▸ Work request:
Pull out every line below that contains the string "remove" and copy each one in full.

Extracted data entries:
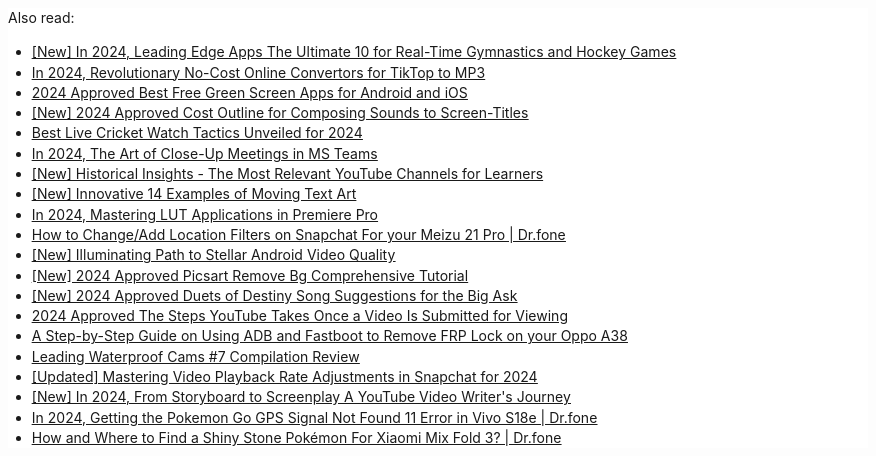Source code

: 

<ins class="adsbygoogle"
     style="display:block"
     data-ad-client="ca-pub-7571918770474297"
     data-ad-slot="8358498916"
     data-ad-format="auto"
     data-full-width-responsive="true"></ins>




<span class="atpl-alsoreadstyle">Also read:</span>
<div><ul>
<li><a href="https://fox-access.techidaily.com/new-in-2024-leading-edge-apps-the-ultimate-10-for-real-time-gymnastics-and-hockey-games/"><u>[New] In 2024, Leading Edge Apps  The Ultimate 10 for Real-Time Gymnastics and Hockey Games</u></a></li>
<li><a href="https://tiktok-video-files.techidaily.com/in-2024-revolutionary-no-cost-online-convertors-for-tiktop-to-mp3/"><u>In 2024, Revolutionary No-Cost Online Convertors for TikTop to MP3</u></a></li>
<li><a href="https://ai-vdieo-software.techidaily.com/2024-approved-best-free-green-screen-apps-for-android-and-ios/"><u>2024 Approved Best Free Green Screen Apps for Android and iOS</u></a></li>
<li><a href="https://fox-access.techidaily.com/new-2024-approved-cost-outline-for-composing-sounds-to-screen-titles/"><u>[New] 2024 Approved  Cost Outline for Composing Sounds to Screen-Titles</u></a></li>
<li><a href="https://extra-hints.techidaily.com/best-live-cricket-watch-tactics-unveiled-for-2024/"><u>Best Live Cricket Watch Tactics Unveiled for 2024</u></a></li>
<li><a href="https://fox-access.techidaily.com/in-2024-the-art-of-close-up-meetings-in-ms-teams/"><u>In 2024, The Art of Close-Up Meetings in MS Teams</u></a></li>
<li><a href="https://youtube-help.techidaily.com/new-historical-insights-the-most-relevant-youtube-channels-for-learners/"><u>[New] Historical Insights - The Most Relevant YouTube Channels for Learners</u></a></li>
<li><a href="https://fox-access.techidaily.com/new-innovative-14-examples-of-moving-text-art/"><u>[New] Innovative 14 Examples of Moving Text Art</u></a></li>
<li><a href="https://fox-access.techidaily.com/in-2024-mastering-lut-applications-in-premiere-pro/"><u>In 2024, Mastering LUT Applications in Premiere Pro</u></a></li>
<li><a href="https://location-social.techidaily.com/how-to-changeadd-location-filters-on-snapchat-for-your-meizu-21-pro-drfone-by-drfone-virtual-android/"><u>How to Change/Add Location Filters on Snapchat For your Meizu 21 Pro | Dr.fone</u></a></li>
<li><a href="https://fox-access.techidaily.com/new-illuminating-path-to-stellar-android-video-quality/"><u>[New] Illuminating Path to Stellar Android Video Quality</u></a></li>
<li><a href="https://fox-access.techidaily.com/new-2024-approved-picsart-remove-bg-comprehensive-tutorial/"><u>[New] 2024 Approved  Picsart Remove Bg  Comprehensive Tutorial</u></a></li>
<li><a href="https://fox-access.techidaily.com/new-2024-approved-duets-of-destiny-song-suggestions-for-the-big-ask/"><u>[New] 2024 Approved  Duets of Destiny  Song Suggestions for the Big Ask</u></a></li>
<li><a href="https://youtube-stream.techidaily.com/2024-approved-the-steps-youtube-takes-once-a-video-is-submitted-for-viewing/"><u>2024 Approved  The Steps YouTube Takes Once a Video Is Submitted for Viewing</u></a></li>
<li><a href="https://android-frp.techidaily.com/a-step-by-step-guide-on-using-adb-and-fastboot-to-remove-frp-lock-on-your-oppo-a38-by-drfone-android/"><u>A Step-by-Step Guide on Using ADB and Fastboot to Remove FRP Lock on your Oppo A38</u></a></li>
<li><a href="https://fox-access.techidaily.com/leading-waterproof-cams-7-compilation-review/"><u>Leading Waterproof Cams #7 Compilation Review</u></a></li>
<li><a href="https://fox-access.techidaily.com/updated-mastering-video-playback-rate-adjustments-in-snapchat-for-2024/"><u>[Updated] Mastering Video Playback Rate Adjustments in Snapchat for 2024</u></a></li>
<li><a href="https://eaxpv-info.techidaily.com/new-in-2024-from-storyboard-to-screenplay-a-youtube-video-writers-journey/"><u>[New] In 2024, From Storyboard to Screenplay  A YouTube Video Writer's Journey</u></a></li>
<li><a href="https://android-location.techidaily.com/in-2024-getting-the-pokemon-go-gps-signal-not-found-11-error-in-vivo-s18e-drfone-by-drfone-virtual/"><u>In 2024, Getting the Pokemon Go GPS Signal Not Found 11 Error in Vivo S18e | Dr.fone</u></a></li>
<li><a href="https://android-pokemon-go.techidaily.com/how-and-where-to-find-a-shiny-stone-pokemon-for-xiaomi-mix-fold-3-drfone-by-drfone-virtual-android/"><u>How and Where to Find a Shiny Stone Pokémon For Xiaomi Mix Fold 3? | Dr.fone</u></a></li>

▸ Solution for this problem:
<li><a href="https://fox-access.techidaily.com/new-2024-approved-picsart-remove-bg-comprehensive-tutorial/"><u>[New] 2024 Approved  Picsart Remove Bg  Comprehensive Tutorial</u></a></li>
<li><a href="https://android-frp.techidaily.com/a-step-by-step-guide-on-using-adb-and-fastboot-to-remove-frp-lock-on-your-oppo-a38-by-drfone-android/"><u>A Step-by-Step Guide on Using ADB and Fastboot to Remove FRP Lock on your Oppo A38</u></a></li>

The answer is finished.